# Escambia Bay bridge



## RandyGuy (Dec 20, 2014)

Met my friend Bud near the bridge and started catching some Asian shore crabs then launched the boat and hit the middle of the bridge. We hooked up at 9 with his friend Owen who lost the first fish which bent the hook. Bud hooks up with the first fish in the boat but undersized. Second was bud again this time 14". Third fish was me with an 11.5" fish. Caught another at 12.5". Double hook up for me and Bud putting another in the boat and mine thrown back. We head to Garcon point for some reds and trout on artificial lures with no luck.
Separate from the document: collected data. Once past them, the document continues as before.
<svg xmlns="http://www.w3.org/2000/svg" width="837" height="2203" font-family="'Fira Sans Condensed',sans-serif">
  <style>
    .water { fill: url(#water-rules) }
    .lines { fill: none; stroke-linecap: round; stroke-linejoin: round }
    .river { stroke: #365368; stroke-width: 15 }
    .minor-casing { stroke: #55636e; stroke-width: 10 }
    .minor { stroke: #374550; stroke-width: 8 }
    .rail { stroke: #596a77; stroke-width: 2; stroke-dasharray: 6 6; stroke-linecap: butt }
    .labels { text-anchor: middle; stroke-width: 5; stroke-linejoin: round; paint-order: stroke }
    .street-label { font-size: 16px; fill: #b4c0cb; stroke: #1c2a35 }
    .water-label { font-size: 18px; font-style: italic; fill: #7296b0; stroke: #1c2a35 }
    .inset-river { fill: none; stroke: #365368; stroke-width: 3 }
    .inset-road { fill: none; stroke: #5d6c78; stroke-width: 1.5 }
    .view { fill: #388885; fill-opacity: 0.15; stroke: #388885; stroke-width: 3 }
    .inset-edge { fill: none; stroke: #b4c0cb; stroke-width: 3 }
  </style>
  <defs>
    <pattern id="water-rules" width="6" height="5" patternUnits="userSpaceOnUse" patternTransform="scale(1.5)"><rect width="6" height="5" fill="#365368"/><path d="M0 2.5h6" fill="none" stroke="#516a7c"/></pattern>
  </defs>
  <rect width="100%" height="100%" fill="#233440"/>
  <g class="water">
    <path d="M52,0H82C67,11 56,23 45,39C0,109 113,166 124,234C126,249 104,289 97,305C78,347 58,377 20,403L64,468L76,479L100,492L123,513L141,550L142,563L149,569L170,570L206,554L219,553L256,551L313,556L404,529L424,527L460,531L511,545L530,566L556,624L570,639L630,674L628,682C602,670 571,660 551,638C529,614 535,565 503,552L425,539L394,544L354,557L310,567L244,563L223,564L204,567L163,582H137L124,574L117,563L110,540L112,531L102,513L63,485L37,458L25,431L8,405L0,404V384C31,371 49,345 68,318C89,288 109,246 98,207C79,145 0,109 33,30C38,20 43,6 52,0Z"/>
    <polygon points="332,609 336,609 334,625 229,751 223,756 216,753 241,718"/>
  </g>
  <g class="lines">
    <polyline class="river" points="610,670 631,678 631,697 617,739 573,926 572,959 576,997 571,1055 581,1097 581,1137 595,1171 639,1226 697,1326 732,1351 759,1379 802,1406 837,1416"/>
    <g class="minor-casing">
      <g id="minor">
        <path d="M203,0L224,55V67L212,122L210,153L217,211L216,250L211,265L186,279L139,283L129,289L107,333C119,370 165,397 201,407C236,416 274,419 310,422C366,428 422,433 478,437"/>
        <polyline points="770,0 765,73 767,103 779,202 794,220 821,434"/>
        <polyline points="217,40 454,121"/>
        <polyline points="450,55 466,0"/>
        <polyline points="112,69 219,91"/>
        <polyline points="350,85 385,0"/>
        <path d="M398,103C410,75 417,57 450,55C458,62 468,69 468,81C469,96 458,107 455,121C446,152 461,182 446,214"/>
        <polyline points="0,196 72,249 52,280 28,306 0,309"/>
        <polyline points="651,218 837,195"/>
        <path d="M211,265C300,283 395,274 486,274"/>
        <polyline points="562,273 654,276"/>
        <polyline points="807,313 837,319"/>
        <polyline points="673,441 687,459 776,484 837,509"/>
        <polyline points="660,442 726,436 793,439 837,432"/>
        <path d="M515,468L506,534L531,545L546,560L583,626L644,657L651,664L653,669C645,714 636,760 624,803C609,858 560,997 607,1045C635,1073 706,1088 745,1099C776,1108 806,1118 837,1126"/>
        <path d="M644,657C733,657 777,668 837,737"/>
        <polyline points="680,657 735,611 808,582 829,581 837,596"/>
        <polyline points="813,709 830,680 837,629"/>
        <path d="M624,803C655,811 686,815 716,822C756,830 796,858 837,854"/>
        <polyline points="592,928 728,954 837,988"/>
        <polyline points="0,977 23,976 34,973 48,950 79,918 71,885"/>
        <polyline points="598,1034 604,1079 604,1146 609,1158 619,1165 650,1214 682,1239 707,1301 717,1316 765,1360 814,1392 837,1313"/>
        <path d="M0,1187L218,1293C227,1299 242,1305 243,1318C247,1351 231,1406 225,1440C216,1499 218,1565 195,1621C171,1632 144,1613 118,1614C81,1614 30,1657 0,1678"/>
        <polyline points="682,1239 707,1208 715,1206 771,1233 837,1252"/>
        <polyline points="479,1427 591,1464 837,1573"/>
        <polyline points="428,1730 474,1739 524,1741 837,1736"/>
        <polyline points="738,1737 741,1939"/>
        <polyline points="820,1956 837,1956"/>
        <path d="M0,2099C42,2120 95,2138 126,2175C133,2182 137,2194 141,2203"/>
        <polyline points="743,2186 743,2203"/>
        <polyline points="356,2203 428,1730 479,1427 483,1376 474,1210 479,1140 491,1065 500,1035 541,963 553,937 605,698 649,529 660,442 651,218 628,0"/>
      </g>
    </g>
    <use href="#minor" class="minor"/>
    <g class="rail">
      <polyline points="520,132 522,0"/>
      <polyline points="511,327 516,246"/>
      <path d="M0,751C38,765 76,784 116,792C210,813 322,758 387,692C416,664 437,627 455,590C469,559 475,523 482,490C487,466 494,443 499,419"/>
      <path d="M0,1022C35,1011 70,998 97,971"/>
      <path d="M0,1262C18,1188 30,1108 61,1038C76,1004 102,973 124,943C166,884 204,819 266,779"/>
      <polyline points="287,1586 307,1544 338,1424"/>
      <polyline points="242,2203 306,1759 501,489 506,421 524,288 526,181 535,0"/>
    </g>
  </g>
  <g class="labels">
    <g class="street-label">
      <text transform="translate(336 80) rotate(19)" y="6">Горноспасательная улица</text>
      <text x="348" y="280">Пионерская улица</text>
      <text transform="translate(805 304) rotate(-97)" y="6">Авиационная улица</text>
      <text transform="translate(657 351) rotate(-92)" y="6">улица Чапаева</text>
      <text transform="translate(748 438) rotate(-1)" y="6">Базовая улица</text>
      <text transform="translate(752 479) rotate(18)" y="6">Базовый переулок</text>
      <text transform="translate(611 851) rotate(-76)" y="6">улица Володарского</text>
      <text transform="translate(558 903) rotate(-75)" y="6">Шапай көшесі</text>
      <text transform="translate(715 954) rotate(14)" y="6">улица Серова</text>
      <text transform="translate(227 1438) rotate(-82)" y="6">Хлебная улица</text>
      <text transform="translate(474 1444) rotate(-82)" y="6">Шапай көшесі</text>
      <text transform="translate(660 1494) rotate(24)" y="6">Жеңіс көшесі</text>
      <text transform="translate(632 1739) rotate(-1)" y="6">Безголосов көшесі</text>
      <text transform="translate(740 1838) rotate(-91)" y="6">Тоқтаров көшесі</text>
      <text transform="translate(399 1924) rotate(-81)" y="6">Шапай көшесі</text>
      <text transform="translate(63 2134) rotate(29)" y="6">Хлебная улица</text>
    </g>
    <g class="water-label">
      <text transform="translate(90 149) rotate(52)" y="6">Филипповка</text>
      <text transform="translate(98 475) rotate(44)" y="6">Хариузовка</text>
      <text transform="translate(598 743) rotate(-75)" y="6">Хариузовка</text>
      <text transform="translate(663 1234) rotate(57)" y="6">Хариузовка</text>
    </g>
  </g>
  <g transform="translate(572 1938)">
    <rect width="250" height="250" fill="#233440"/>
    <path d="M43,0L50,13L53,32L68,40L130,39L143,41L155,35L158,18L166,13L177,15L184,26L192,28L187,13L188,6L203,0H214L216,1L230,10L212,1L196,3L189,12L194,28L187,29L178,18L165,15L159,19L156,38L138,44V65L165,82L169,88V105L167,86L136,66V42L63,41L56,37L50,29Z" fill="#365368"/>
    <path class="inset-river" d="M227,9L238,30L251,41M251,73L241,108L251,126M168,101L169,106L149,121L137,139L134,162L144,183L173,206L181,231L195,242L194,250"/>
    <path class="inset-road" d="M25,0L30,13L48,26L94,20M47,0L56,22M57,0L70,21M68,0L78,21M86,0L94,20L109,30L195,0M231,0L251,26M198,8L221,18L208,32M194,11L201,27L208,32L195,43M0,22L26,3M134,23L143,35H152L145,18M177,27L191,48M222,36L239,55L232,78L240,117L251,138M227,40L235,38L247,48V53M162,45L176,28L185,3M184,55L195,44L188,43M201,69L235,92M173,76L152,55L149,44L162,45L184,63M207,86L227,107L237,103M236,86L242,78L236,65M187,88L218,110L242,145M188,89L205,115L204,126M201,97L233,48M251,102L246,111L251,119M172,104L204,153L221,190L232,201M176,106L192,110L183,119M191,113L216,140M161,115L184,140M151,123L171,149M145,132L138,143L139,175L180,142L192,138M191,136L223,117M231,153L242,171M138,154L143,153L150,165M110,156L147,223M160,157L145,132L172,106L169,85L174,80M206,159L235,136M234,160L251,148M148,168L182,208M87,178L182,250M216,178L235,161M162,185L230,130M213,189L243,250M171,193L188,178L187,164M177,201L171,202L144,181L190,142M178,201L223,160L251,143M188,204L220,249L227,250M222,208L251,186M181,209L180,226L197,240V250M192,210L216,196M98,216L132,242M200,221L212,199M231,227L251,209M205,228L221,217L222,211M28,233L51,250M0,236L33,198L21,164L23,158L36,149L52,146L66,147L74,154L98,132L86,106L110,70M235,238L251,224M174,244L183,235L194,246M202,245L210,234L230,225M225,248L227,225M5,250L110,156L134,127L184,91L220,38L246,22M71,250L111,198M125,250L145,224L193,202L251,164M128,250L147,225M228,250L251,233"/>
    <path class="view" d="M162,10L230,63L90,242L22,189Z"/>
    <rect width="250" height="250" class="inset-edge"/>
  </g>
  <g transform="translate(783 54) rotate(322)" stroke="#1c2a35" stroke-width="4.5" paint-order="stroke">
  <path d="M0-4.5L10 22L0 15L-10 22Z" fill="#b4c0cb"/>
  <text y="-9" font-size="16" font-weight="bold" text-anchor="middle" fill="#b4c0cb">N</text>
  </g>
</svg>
We head in for lunch and pick up Owens girl. We head back to another spot and Owens girl Dana hooks up on a 14" fish. Afterward I hook up and the fish comes and pulls the hook. Missed another fish to the pylons. Switch sides again and Dana hooks up again while Owen doesn't and brings in a 13" sheepshead. I hook up with a nice fish which almost pulled the rod out of my hands. 
Final tally in the cooler. 
Bud- 3
Me- 3
Owen- 0
Dana- 2


----------



## jaster (Oct 7, 2007)

Pictures or it didnt happen!!!!! Good report


----------



## RandyGuy (Dec 20, 2014)

Sheepies
Just my three.


----------



## Jason (Oct 2, 2007)

Good going on some good eats!!!


----------